C'est un plaisir pour moi, mais je vais devoir désormais intervenir beaucoup plus succinctement si je peux intervenir.

Pourriez-vous s'il vous plaît m'indiquer ce que vous pensez de cette "puissance de pensée infinie" dont parle Spinoza ? (lettre 32 à Oldenburg : merci hokousai !)
Nous sommerions toutes les puissances de pensée de tous les individus humains peuplant la terre, nous ne parviendrions pour autant à une "puissance infinie de penser".

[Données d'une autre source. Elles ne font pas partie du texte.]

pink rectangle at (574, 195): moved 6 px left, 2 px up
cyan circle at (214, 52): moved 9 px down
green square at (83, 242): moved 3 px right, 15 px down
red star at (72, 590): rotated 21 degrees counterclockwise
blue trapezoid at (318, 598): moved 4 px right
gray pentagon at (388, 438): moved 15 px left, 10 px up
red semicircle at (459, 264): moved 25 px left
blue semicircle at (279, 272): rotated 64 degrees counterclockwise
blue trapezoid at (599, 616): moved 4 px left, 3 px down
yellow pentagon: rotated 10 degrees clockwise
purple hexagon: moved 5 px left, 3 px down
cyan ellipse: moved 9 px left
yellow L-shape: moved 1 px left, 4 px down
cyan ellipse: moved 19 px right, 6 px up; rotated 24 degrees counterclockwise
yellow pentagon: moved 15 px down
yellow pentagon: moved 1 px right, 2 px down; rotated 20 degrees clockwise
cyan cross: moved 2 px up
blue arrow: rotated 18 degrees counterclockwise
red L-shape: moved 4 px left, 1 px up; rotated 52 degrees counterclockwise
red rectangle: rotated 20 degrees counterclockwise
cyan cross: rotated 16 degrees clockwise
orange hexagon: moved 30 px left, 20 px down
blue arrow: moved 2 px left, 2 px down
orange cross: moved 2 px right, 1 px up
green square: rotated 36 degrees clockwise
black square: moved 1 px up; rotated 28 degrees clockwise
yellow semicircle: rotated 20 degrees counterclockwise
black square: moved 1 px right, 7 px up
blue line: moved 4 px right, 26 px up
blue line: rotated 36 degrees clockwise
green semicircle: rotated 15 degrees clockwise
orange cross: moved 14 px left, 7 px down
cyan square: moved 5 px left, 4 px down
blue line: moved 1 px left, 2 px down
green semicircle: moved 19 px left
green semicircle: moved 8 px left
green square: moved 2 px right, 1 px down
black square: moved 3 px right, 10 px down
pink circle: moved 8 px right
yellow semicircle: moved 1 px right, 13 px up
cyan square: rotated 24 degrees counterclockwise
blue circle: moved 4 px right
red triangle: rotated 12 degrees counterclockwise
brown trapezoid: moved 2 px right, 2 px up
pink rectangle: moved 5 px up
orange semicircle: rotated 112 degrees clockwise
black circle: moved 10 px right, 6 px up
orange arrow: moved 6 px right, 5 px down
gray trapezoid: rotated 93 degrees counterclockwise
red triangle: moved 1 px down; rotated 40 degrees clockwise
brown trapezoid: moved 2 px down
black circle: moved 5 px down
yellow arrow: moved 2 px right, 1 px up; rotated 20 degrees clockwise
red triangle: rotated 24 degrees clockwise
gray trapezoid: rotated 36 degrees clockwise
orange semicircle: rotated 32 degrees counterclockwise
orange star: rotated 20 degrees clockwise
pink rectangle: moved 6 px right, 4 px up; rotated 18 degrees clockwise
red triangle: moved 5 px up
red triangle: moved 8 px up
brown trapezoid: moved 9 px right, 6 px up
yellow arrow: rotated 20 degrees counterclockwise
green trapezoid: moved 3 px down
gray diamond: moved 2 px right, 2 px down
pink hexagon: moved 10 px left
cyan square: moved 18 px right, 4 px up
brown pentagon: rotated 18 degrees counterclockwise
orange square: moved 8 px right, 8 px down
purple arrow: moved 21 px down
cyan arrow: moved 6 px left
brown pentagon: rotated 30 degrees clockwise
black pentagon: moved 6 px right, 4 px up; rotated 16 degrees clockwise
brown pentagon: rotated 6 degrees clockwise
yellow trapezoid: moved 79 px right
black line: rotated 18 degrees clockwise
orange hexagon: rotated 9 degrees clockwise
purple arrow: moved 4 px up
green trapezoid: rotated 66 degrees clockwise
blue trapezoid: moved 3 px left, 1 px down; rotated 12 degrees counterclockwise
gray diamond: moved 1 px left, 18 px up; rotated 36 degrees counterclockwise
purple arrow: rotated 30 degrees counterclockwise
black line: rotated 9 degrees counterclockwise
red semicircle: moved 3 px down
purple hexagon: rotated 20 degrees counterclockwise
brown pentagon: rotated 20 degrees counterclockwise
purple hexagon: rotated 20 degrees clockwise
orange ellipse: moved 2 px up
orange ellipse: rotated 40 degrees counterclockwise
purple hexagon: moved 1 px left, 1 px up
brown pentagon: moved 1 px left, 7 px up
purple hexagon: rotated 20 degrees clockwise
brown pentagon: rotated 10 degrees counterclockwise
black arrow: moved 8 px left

Ce ne sont pas les hommes qui pensent, ils ne sont pas des substances. C'est la substance qui fait qu'ils pensent. D'ailleurs n'avez vous jamais remarqué que vous n'avez jamais eu à apprendre à penser et que c'est quelque chose qui se fait le plus souvent sans même votre illusion de contrôle. La pensée au sens large (pas seulement la pensée rationnelle et abstraite) appartient à la substance parce que rien a priori ne permet de la limiter (seule des pensées se limitent les unes, les autres). Si donc c'est la substance divine qui est pensante, rien n'interdit de concevoir que pour chaque corps ou individu, il y a une idée qui lui correspond, autrement dit ce que Spinoza appelle un mental (mens). D'ailleurs aussi vous pouvez constater que la conscience d'exister vous est venue naturellement et non à la suite d'un apprentissage de votre part. Dieu ou la nature est ce qui pense en nous, ce qui fait qu'il y a de la pensée, à commencer par la pensée fondamentale de notre corps dont les autres idées découlent. Si pour chaque corps dans la nature il y a un esprit, l'ensemble de cela correspond à ce que Spinoza appelle l'intellect infini de Dieu, qui est un mode et non un attribut de la substance. La pensée en tant qu'attribut, c'est la puissance d'avoir des idées, comme l'étendue est affirmation pure du pouvoir de s'étendre. Cette puissance est infinie parce que seule une pensée peut en limiter une autre, il n'y a donc pas d'en dehors de la pensée pour la pensée, les corps n'étant pas hors de la pensée, mais les pensées mêmes en tant qu'elles sont étendues, l'affirmation de la pensée par elle-même est donc absolue. Mais évitons de trop nous éloigner du sujet ici.

Donc, "ce qui n'est pas forcément Dieu", qu'est-ce ?

Dans l'optique "panenthéiste" que nous évoquions, ce serait les choses singulières, qui sont des modes de Dieu et non Dieu en tant que tel.

TTP, chapitre IX.
"J’ai voulu lire aussi et j’ai même vu quelques-uns des kabbalistes ; mais je déclare que la folie de ces charlatans passe tout ce qu’on peut dire."

Il faudra que j'aille voir le contexte. Mais ici il est bien question de "quelques uns des kabbalistes" et non de tous.


1) L'absence, pour le bouddhisme, de "cause première" me paraît tout aussi dogmatique que le postulat inverse.

2) L'affirmation, chez Spinoza (et chez les monothéismes), du concept même d'essence est tout aussi dogmatique que la récusation, par le bouddhisme, de ce même concept.


Au sens premier "dogme" signifie un jugement présenté comme certain. Il est évident que le système de Spinoza pourrait être qualifié par un sceptique de dogmatisme au sens où il postule des vérités indubitables. La différence importante qui demeure entre le dogmatisme philosophique et le dogmatisme religieux, c'est premièrement et justement que le dogme philosophique est posé comme compréhensible, clair et rationnel alors que le dogme religieux peut être incompréhensible, obscur et irrationnel sans que cela ne pose de problème, au contraire. Ensuite, pour le philosophe, si une vérité du type "le tout est plus grand que sa partie" est considérée comme indiscutable en fait, rien n'interdit en droit à qui le veut de chercher à en discuter. Au contraire, les dogmes religieux sont discutables en fait, du simple fait qu'ils sont mystérieux, mais ils sont présentés comme indiscutables en droit, car sinon vous êtes exclu du salut.